Word: Exchange Account-B-id along with your precise AWS cross-account id to which you wish to share the DynamoDB desk.

{
    "Model": "2012-10-17",
    "Assertion": [
        {
            "Effect": "Allow",
            "Action": "athena:CreateDataCatalog",
            "Resource": "arn:aws:athena:aws-region:Account-B-id:datacatalog/*"
        }
    ]
}

3. Grant permission to the IAM consumer analyst to invoke the Lambda perform acct1dymanodb of Account-A

Word: Exchange Account-A-id along with your precise AWS account id the place you might have the DynamoDB desk.

{
    "Model": "2012-10-17",
    "Assertion": [
        {
            "Effect": "Allow",
            "Action": "lambda:InvokeFunction",
            "Resource": "arn:aws:lambda:aws-region:Account-A-id:function:acct1dynamodb"
        }
    ]
}

Share the Athena Information supply with Account-B

After the permissions are in place, you share an information connector in your account (Account-A) with one other account (Account-B). Account-A retains full management and possession of the connector. When Account-A makes configuration modifications to the connector, the up to date configuration applies to the shared connector in Account-B.
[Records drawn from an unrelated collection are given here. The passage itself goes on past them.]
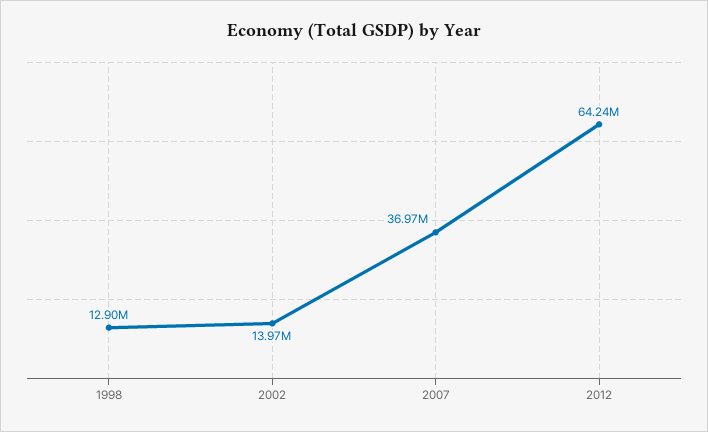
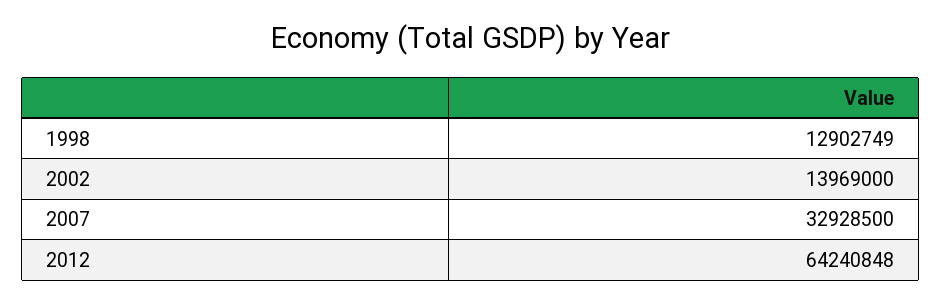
  {
    "1998": 12902749,
    "2002": 13969000,
-   "2007": 36970000,
+   "2007": 32928500,
    "2012": 64240848
  }

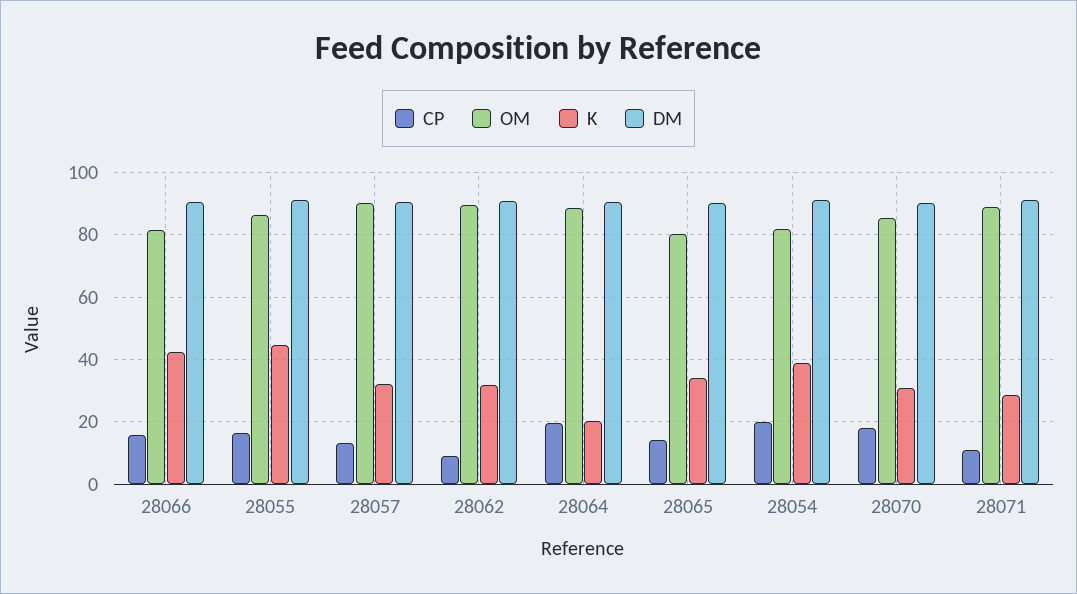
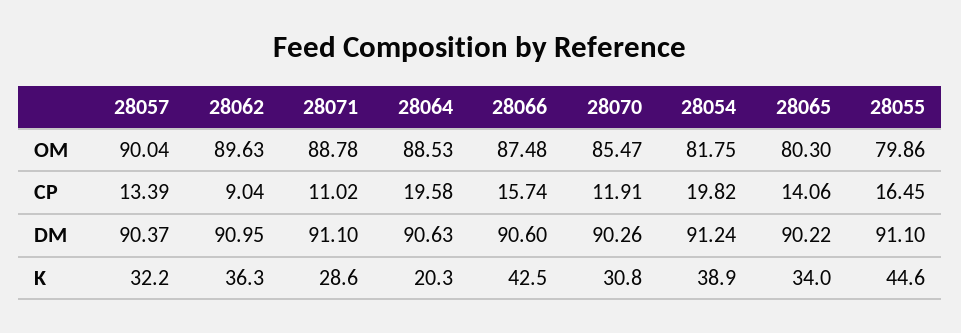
  {
    "CP": {
      "28066": 15.74,
      "28055": 16.45,
      "28057": 13.39,
      "28062": 9.04,
      "28064": 19.58,
      "28065": 14.06,
      "28054": 19.82,
-     "28070": 18,
+     "28070": 11.91,
      "28071": 11.02
    },
    "OM": {
-     "28066": 82,
+     "28066": 87.48,
-     "28055": 86,
+     "28055": 79.86,
      "28057": 90.04,
      "28062": 89.63,
      "28064": 88.53,
      "28065": 80.3,
      "28054": 81.75,
      "28070": 85.47,
      "28071": 88.78
    },
    "K": {
      "28066": 42.5,
      "28055": 44.6,
      "28057": 32.2,
-     "28062": 32,
+     "28062": 36.3,
      "28064": 20.3,
      "28065": 34,
      "28054": 38.9,
      "28070": 30.8,
      "28071": 28.6
    },
    "DM": {
      "28066": 90.6,
      "28055": 91.1,
      "28057": 90.37,
      "28062": 90.95,
      "28064": 90.63,
      "28065": 90.22,
      "28054": 91.24,
      "28070": 90.26,
      "28071": 91.1
    }
  }

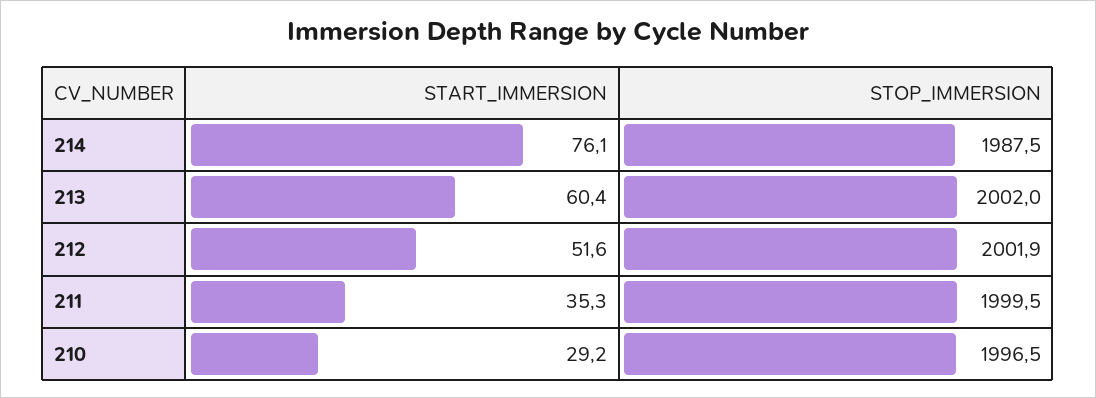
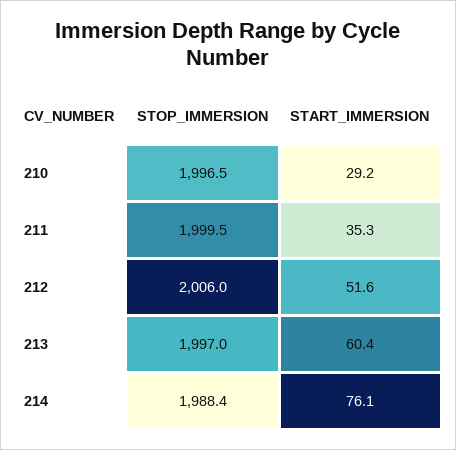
  {
    "START_IMMERSION": {
      "214": 76.1,
      "213": 60.4,
      "212": 51.6,
      "211": 35.3,
      "210": 29.2
    },
    "STOP_IMMERSION": {
-     "214": 1987.5,
+     "214": 1988.4,
-     "213": 2002,
+     "213": 1997,
-     "212": 2001.9,
+     "212": 2006,
      "211": 1999.5,
      "210": 1996.5
    }
  }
1. Register as an administrator to Account-A.
2. On Athena, go to Information sources, select knowledge supply acct1dynamodb you wish to share. Go to the Share possibility within the high proper nook.

3. For Account ID, enter the Account-B-id to share your knowledge supply with Account-B and click on Share.

Check Athena cross-account federated question: Entry the shared knowledge supply from Account-B

1. Register as IAM consumer analyst to Account-B.
2. In Athena, go to Information sources. You will notice the info supply acct1dynamodb.

3. Go to Question editor. Select the Information Supply acct1dynamodb from the dropdown.

4. You will notice all of the tables within the shared knowledge supply.

4. Run the next SQL in Athena Question editor

SELECT songtitle, albumtitle, solid(awards as int) as awards 
FROM "acct1dynamodb"."default"."music" 
WHERE artist="Acme Band" 
restrict 2;

6. Athena cross-account federated has labored! This validates that consumer analyst in Account-B can see the info of the DynamoDB desk of Account-A.

Clear up

To keep away from incurring future fees, delete the next assets that have been provisioned for this demo:

• S3 spill bucket utilized in AWS Lambda
• Lambda perform used for the info supply connector
• Pattern DynamoDB desk

Conclusion

On this publish, we noticed how one can entry a cross-account DynamoDB desk utilizing Athena Federated Question to question the info in place. You’ll be able to execute a single SQL question to hitch this knowledge throughout knowledge sources like Amazon CloudWatch, Amazon DocumentDB, Amazon Redshift, Amazon OpenSearch, MySQL, PostgreSQL, Oracle, SQL Server, HBase, Redis, BigQuery, Snowflake, Teradata with Athena knowledge supply connectors and Amazon S3.

In regards to the creator

Satya Adimula is a Senior Information Architect at AWS primarily based in Boston. With in depth expertise in knowledge and analytics, Satya helps organizations derive their enterprise insights from the info at scale.